As the Q1 earnings press release and Seeking Alpha discussion of earnings discuss, CVS is in the thick of improving people's health while assisting in and benefiting from the transformation of the US healthcare and reimbursement systems.
There are, however, significant risks both to the business and to the stock price. "Too much" deflation in drug pricing will not allow CVS to grow profits at a rapid rate, and could cause them to decline. Its very large (Caremark) pharmacy benefits management business is extraordinarily competitive. Investors may at any time receive an unpleasant surprise out of that division with no warning.
Another risk is the opposite one, namely of accelerating general inflation, rising interest rates, shrinking overall margins, and resultant drop in CVS' price to earnings ratio.
A different type of risk is a balance sheet one. Since there is no free lunch in finance, if one takes the conventional way to value CVS and excludes depreciation of intangibles and goodwill, then one should exclude them from a calculation of book value. This exercise reveals that CVS has almost no tangible book value. CVS has, over the years, issued debt and equity to acquire operating, generally-underperforming pharmacy chains (plus the PBM Caremark). It has eliminated their brand names, taken over their leases and any other assets, and consistently improved their profitability. Because of this strategy and the financial strategy of spending cash on shrink share count, the company has little financial cushion should business turn down. This adds an element of risk that is often unappreciated for this particular stock, given how well-run it has been and how little business risk shareholders have had to deal with.
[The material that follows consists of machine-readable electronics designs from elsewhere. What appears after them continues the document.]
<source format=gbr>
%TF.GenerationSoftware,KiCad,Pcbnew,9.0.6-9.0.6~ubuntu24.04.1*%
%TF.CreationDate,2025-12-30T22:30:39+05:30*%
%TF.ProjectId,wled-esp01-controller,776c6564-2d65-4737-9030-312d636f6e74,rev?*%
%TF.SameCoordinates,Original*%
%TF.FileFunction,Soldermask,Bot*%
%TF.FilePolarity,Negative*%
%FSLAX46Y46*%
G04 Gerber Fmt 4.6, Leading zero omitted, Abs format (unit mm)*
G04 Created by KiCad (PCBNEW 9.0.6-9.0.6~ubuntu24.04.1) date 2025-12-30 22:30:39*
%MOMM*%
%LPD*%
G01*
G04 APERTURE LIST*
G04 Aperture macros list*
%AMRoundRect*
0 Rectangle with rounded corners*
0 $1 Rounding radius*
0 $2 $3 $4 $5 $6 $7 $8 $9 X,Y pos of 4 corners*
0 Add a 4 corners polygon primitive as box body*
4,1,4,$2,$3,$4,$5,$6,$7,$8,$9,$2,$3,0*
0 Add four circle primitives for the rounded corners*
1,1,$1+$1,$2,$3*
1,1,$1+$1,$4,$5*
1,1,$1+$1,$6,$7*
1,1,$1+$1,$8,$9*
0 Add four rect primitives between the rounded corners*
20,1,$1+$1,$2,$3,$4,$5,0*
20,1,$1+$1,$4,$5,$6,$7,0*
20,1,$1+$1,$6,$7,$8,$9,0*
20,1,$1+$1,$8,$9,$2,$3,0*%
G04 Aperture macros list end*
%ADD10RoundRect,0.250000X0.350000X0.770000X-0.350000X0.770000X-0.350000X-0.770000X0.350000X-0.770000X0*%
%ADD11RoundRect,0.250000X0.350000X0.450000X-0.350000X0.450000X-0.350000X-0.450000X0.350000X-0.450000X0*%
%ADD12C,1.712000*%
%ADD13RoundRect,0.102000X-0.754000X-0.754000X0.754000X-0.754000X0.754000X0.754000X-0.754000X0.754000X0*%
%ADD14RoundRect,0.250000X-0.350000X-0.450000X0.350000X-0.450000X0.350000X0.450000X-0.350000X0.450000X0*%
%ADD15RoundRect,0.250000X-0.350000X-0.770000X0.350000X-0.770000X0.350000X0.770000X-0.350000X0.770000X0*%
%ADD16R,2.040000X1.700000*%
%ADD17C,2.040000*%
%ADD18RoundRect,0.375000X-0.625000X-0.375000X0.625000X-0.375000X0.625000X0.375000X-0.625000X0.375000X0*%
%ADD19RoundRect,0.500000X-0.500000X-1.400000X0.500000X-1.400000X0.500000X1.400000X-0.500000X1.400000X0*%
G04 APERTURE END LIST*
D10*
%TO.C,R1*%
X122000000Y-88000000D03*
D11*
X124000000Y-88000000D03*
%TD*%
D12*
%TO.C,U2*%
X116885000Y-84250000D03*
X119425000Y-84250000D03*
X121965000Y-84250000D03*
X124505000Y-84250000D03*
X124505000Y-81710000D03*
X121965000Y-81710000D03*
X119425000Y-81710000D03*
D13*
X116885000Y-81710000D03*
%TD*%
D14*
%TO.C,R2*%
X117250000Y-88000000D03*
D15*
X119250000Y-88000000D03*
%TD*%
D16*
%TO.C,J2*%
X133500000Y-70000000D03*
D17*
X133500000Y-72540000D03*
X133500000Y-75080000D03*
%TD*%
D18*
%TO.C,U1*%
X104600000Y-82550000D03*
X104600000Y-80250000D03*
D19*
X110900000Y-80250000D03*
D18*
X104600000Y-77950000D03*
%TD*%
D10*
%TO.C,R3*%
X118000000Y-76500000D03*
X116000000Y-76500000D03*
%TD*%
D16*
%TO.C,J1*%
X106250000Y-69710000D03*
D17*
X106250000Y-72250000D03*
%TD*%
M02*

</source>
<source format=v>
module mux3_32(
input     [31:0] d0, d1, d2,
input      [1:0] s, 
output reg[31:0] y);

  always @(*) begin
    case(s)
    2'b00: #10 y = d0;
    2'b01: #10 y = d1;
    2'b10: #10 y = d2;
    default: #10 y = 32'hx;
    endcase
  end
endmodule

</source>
CVS is much more tied into healthcare rather than general retail than its major competitors. This makes it more dependent on reimbursement policies of insurers, whether governmental (i.e. Medicare and Medicaid) and private insurers. With Obamacare coming into effect soon, unknown ramifications may ensue.
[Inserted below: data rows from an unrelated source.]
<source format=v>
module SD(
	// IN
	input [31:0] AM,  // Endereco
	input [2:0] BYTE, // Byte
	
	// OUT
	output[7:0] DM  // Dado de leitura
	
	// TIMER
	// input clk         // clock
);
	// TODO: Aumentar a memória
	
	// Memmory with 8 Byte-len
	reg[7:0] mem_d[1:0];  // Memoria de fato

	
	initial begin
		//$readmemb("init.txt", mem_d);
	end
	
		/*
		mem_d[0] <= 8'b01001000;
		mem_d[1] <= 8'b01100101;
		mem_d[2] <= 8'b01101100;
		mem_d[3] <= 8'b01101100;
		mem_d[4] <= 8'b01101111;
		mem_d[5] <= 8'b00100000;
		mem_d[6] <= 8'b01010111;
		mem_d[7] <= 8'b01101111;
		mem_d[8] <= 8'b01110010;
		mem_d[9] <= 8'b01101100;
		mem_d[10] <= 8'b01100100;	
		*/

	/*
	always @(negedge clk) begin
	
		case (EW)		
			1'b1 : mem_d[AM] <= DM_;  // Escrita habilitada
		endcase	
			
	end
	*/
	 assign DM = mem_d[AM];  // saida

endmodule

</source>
The reasons I spent this amount of time on the risks is because CVS has been having trouble growing sales, yet the P/E is high. A year from now, it would not be surprising for the company to be as well-run as ever, but to see the share price lower because of any of the above factors, or simply for random stock market-related reasons. If so, the company likely would simply be a better buy than it is now, but one never can know for sure. I like the stock, but it is no longer cheap in my opinion.
Ultimately, my faith in CVS stock comes from what I view as its extraordinary set of accomplishments. The company has grown steadily from startup to giant in four decades. It is innovating in various spheres. Its strong finances allow it to expand vertically or horizontally in the US as it sees the opportunities. Its expertise as a serial acquirer will stand it in very good stead as it moves on to the international arena.
So long as management continues to execute well, which I am optimistic will be the case, I anticipate that CVS is going to emerge as a major international healthcare company with decades of profitable earnings and dividend growth ahead of it.
Disclosure: I am long CVS. I wrote this article myself, and it expresses my own opinions. I am not receiving compensation for it (other than from Seeking Alpha). I have no business relationship with any company whose stock is mentioned in this article.